The Scum's tiny amount of evidence for why such hard labour is necessary is also threadbare, reliant on the more famous inmates who have put on weight since going inside. Of two of the killers mentioned - Peter Sutcliffe and Beverley Allitt, both are held in secure hospitals, Broadmoor and Rampton respectively, not prisons. There are also numerous reasons for weight gain, not just pigging out; it can be as much a sign of stress as weight loss for instance, and medication can also play a role.
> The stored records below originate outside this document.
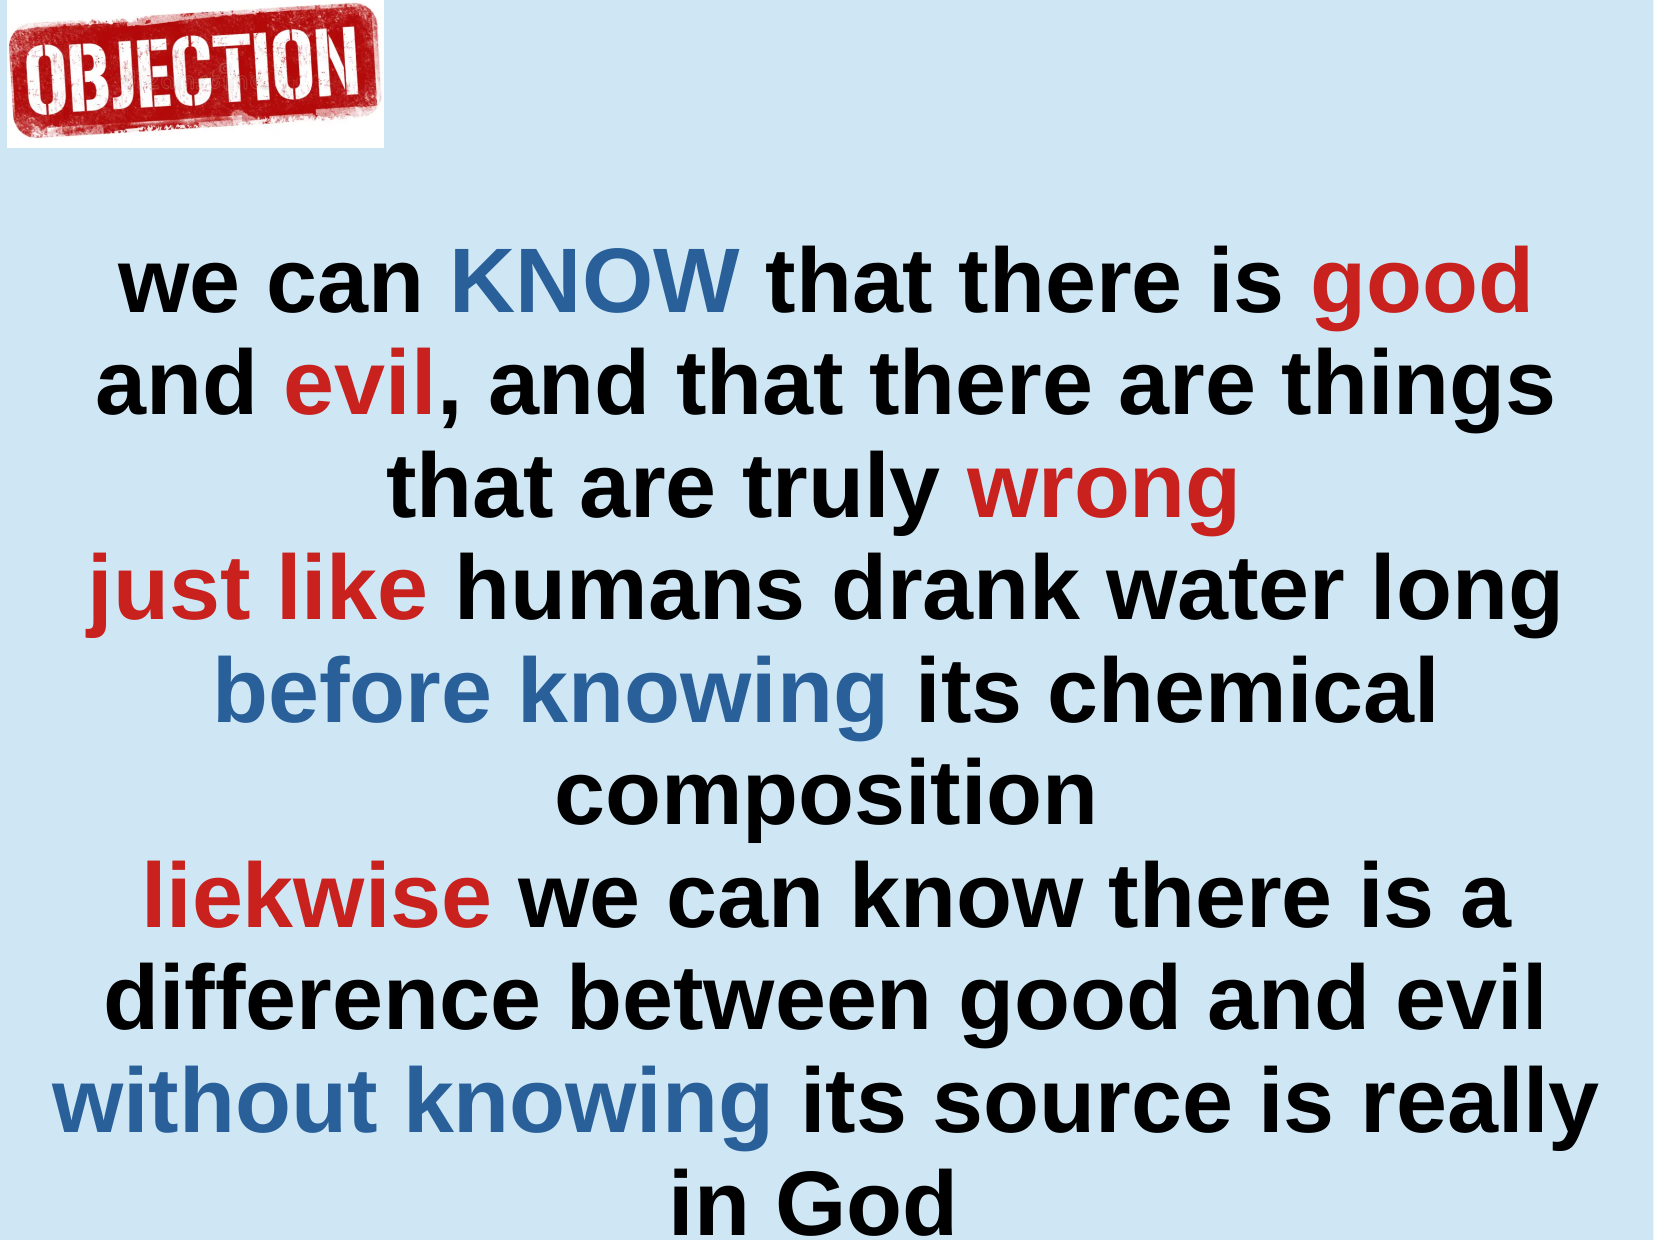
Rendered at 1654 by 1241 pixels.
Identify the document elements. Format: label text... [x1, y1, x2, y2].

picture [7, 0, 384, 148]
title we can KNOW that there is good and evil, and that there are things that are truly wrong just like humans drank water long before knowing its chemical composition liekwise we can know there is a difference between good and evil without knowing its source is really in God [29, 126, 1625, 1241]
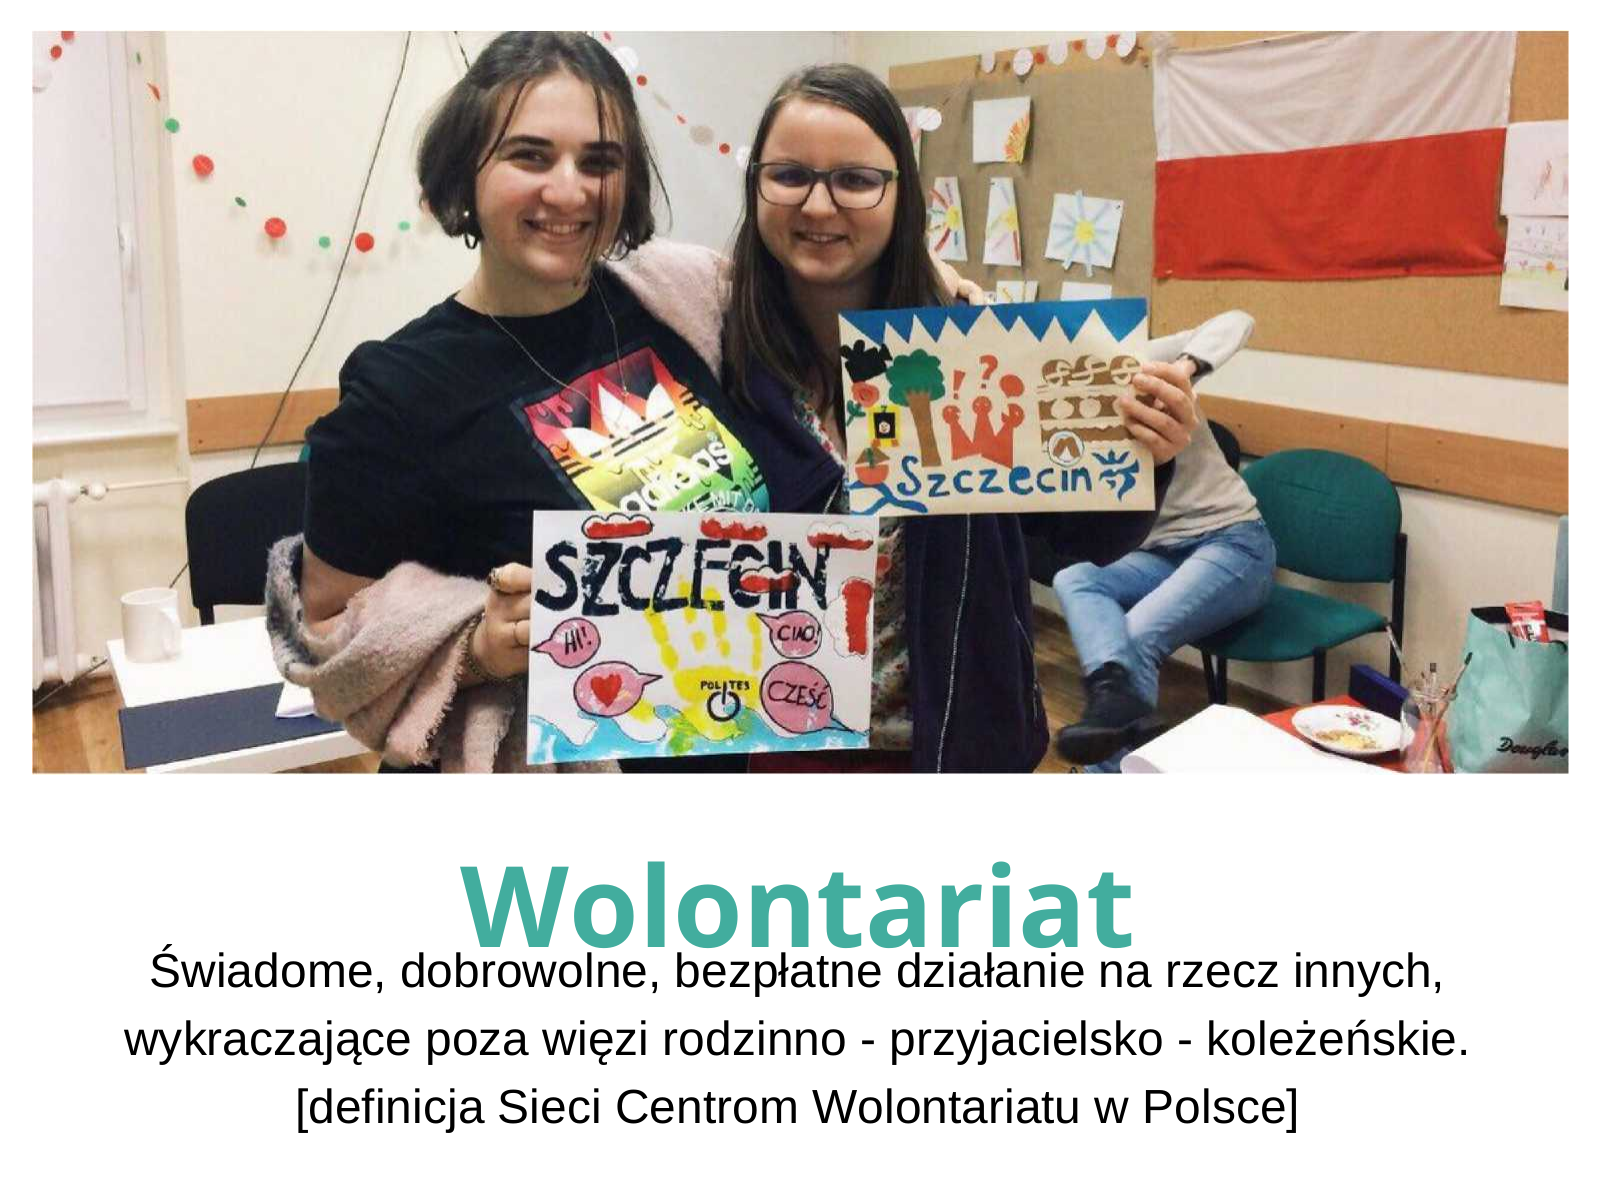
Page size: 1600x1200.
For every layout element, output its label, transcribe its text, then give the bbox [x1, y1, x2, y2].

picture [32, 30, 1569, 775]
text_box Świadome, dobrowolne, bezpłatne działanie na rzecz innych, wykraczające poza więzi rodzinno - przyjacielsko - koleżeńskie. [definicja Sieci Centrom Wolontariatu w Polsce] [96, 928, 1502, 1132]
text_box Wolontariat [472, 835, 1124, 905]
The belief that life in prison has become soft, with them often referred to as holiday camps, as the Sun does, and with Tim Spanton, previously responsible for a whole article of lies about the human rights act, claiming that "Aromatherapy and massages have largely replaced work for today’s inmates," has become insidious. It's complete nonsense, as with so much other thought on the right dedicated to what they see as political correctness and going soft on crime etc, but that doesn't stop the rhetoric. A more representative view of the prison system was presented earlier this year in the Grauniad, when it interviewed 42 individuals about one day in their life, from Category A prisoners to the head of the prison system himself. That however will never stop tabloid journalists who have never so much as been to one, let alone served time, from telling the public how much like hotels they are.